Re “With Police in Schools, More Children in Court” (front page, April 12): Stationing police officers in public schools clearly causes the criminalization of routine misbehavior. Last school year, 882 students were arrested in New York City public schools. Another 1,666 children were issued tickets. These children’s “crimes” ranged from drawing graffiti to possessing marijuana. Serious felony arrests were rare.
But the introduction of our children to the criminal justice system is only one of the harms resulting from the introduction of the police into our schools; it also subjects children to unnecessarily violent and frightening confrontations with the police.
The New York Civil Liberties Union’s class-action lawsuit challenging the N.Y.P.D.’s aggressive presence in New York City schools includes numerous incidents in which children were needlessly manhandled, slammed against walls and thrown to the floor in incidents that began as minor disciplinary infractions.
Police officers in city schools are guided by policies and practices that may be suitable for fighting crime on the streets but are completely inappropriate for working with children in a learning environment.

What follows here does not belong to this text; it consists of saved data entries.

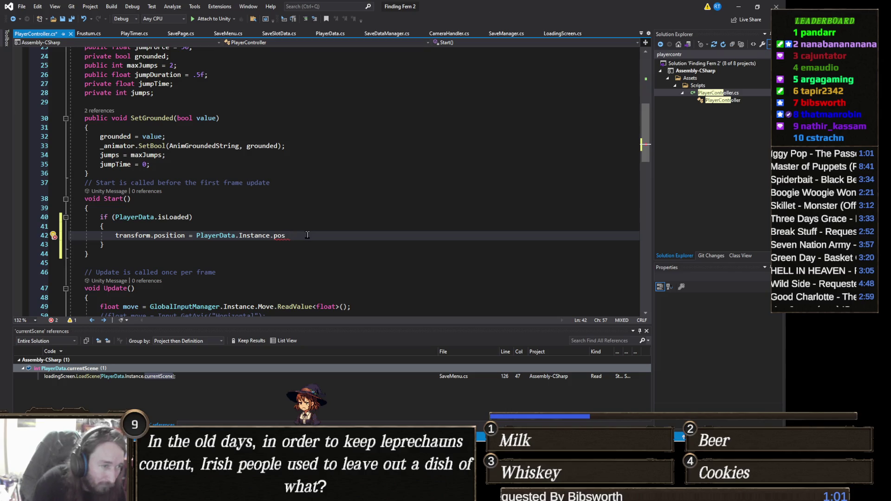
Set transform.position to PlayerData.Instance.GetPosition() and duplicate the line as transform.forward.
key("BackSpace")
key("BackSpace")
key("BackSpace")
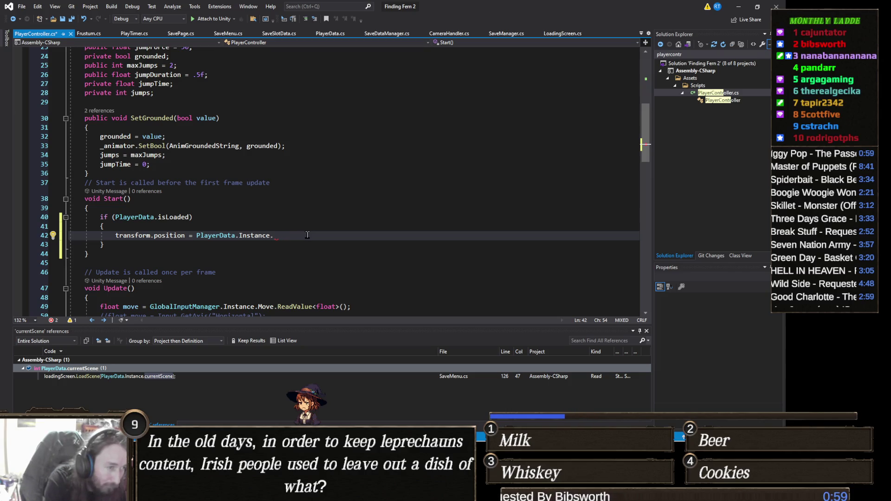
type("GetPosition();")
key("ctrl+d")
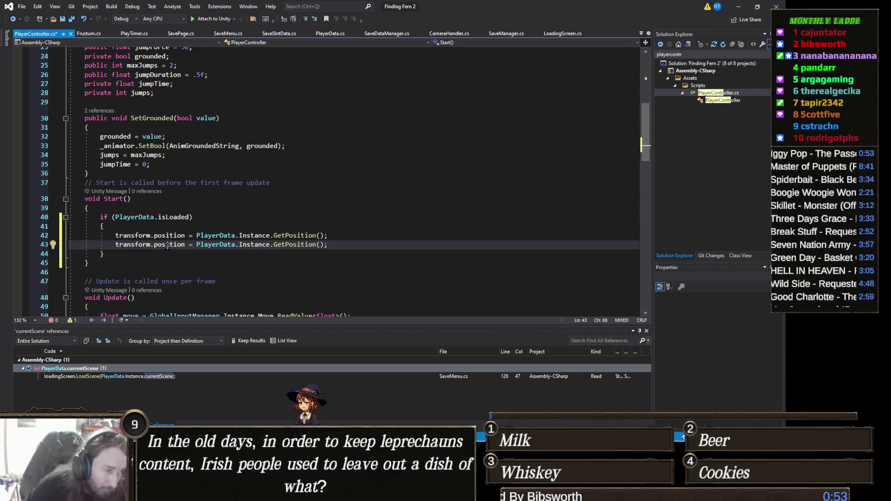
double_click(168, 244)
type("F")
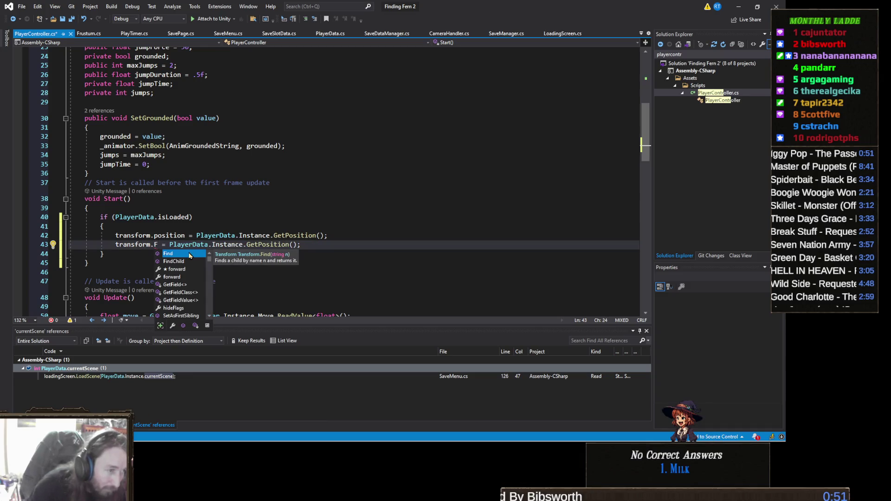
type("OR")
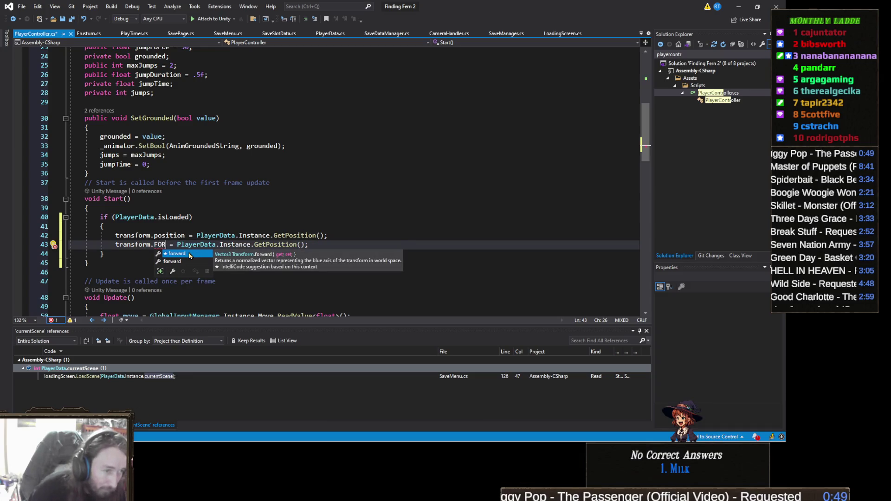
key("Tab")
Make the duplicated forward line use GetRotation() and save PlayerController.cs.
left_click(314, 244)
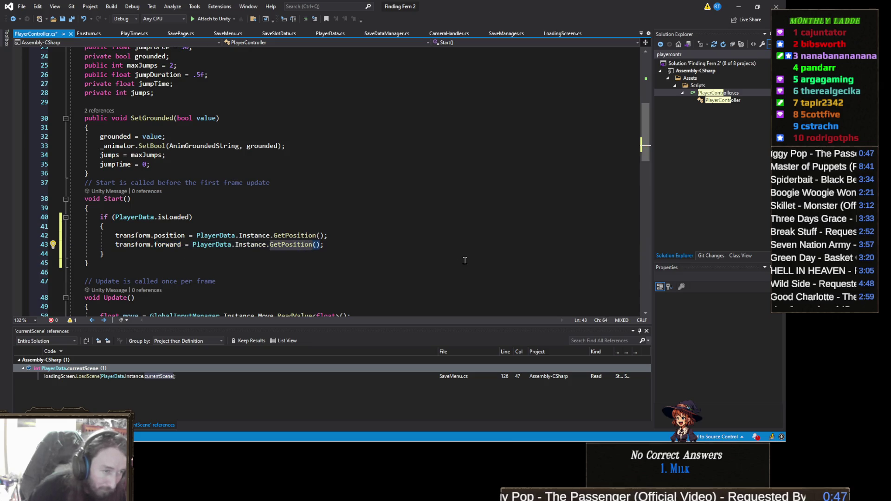
key("BackSpace")
key("BackSpace")
key("BackSpace")
type("Rot")
key("Tab")
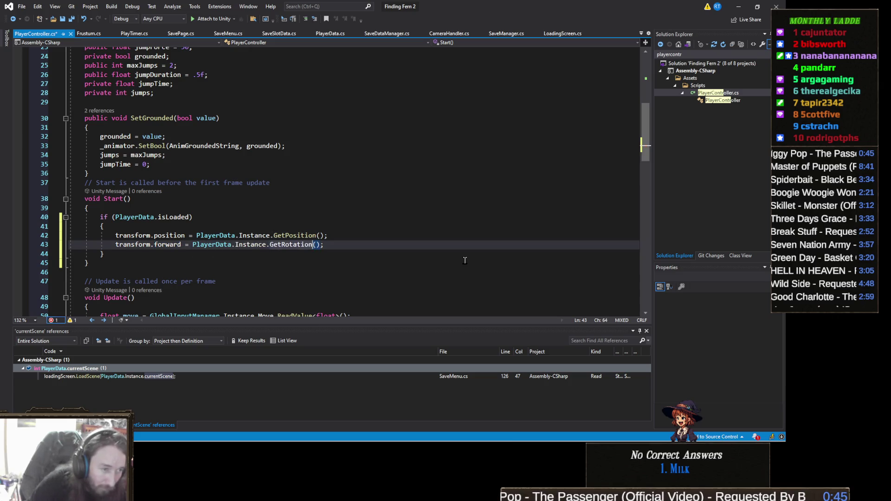
key("ctrl+s")
left_click(381, 236)
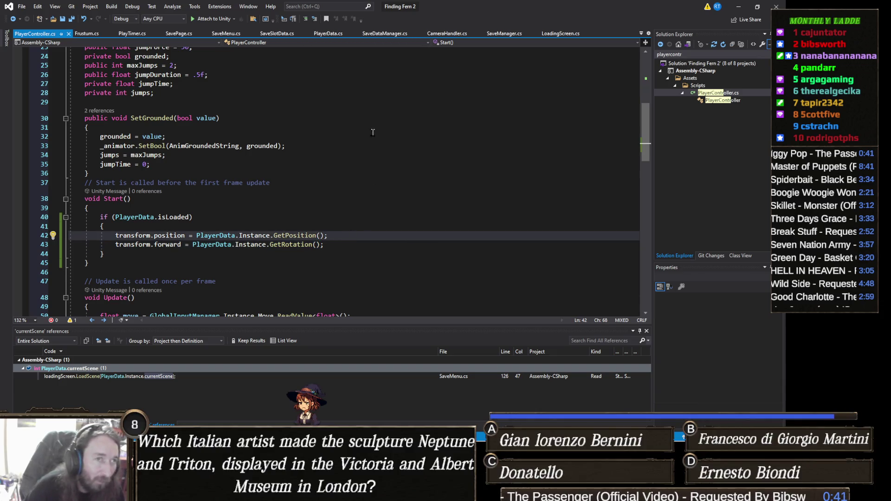
left_click(738, 7)
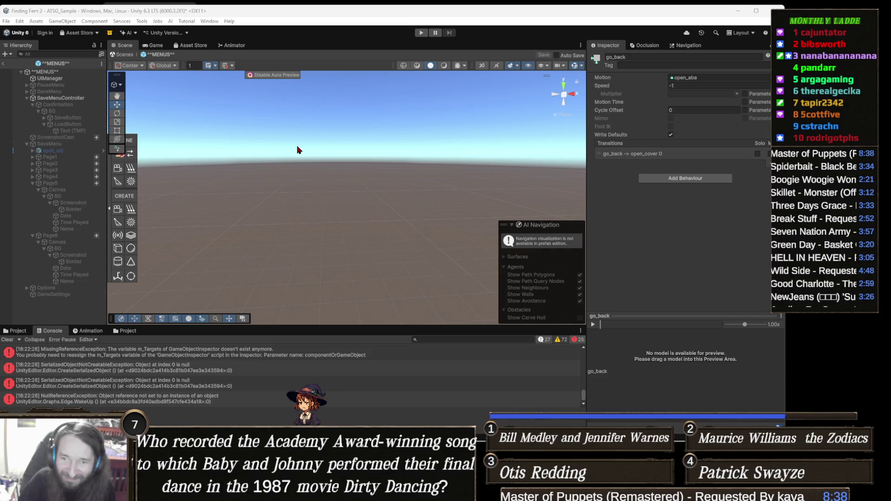
Clear the old messages from the Unity Console after scripts recompile.
left_click(7, 339)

By ignoring the important differences between patrolling the streets and monitoring school hallways, a police presence can make schools less safe for students.
Ultimately, authority over school safety belongs in the hands of professional educators, who possess the skills and the training to manage children effectively.
ALEXIS KARTERON
Senior Staff Attorney
New York Civil Liberties Union
Hempstead, N.Y., April 12, 2013
To the Editor:
There are alternatives to meting out punishment that treats our schoolchildren like criminals. Instead of sending students to the principal’s office or worse — calling the police into classrooms to handle disorderly conduct — schools can equip their teachers with tools proved to defuse disruption before it takes over.
Practices developed by Dr. Geoff Colvin at the University of Oregon, for example, enable teachers to manage and correct antisocial behavior before it escalates into something unsafe for everyone. And cooperative learning techniques not only encourage children to work with one another, but they also build trust and communication skills that cut down fights.
The key is training every adult in a school, not just a few, and the children as well, in these strategies that create a safe and healthy learning environment for all. We want children to spend more time in the classroom learning, not in lockdown.
PAMELA CANTOR
New York, April 17, 2013
The writer, a psychiatrist, is president and chief executive of Turnaround for Children, a nonprofit that works with low-performing public schools.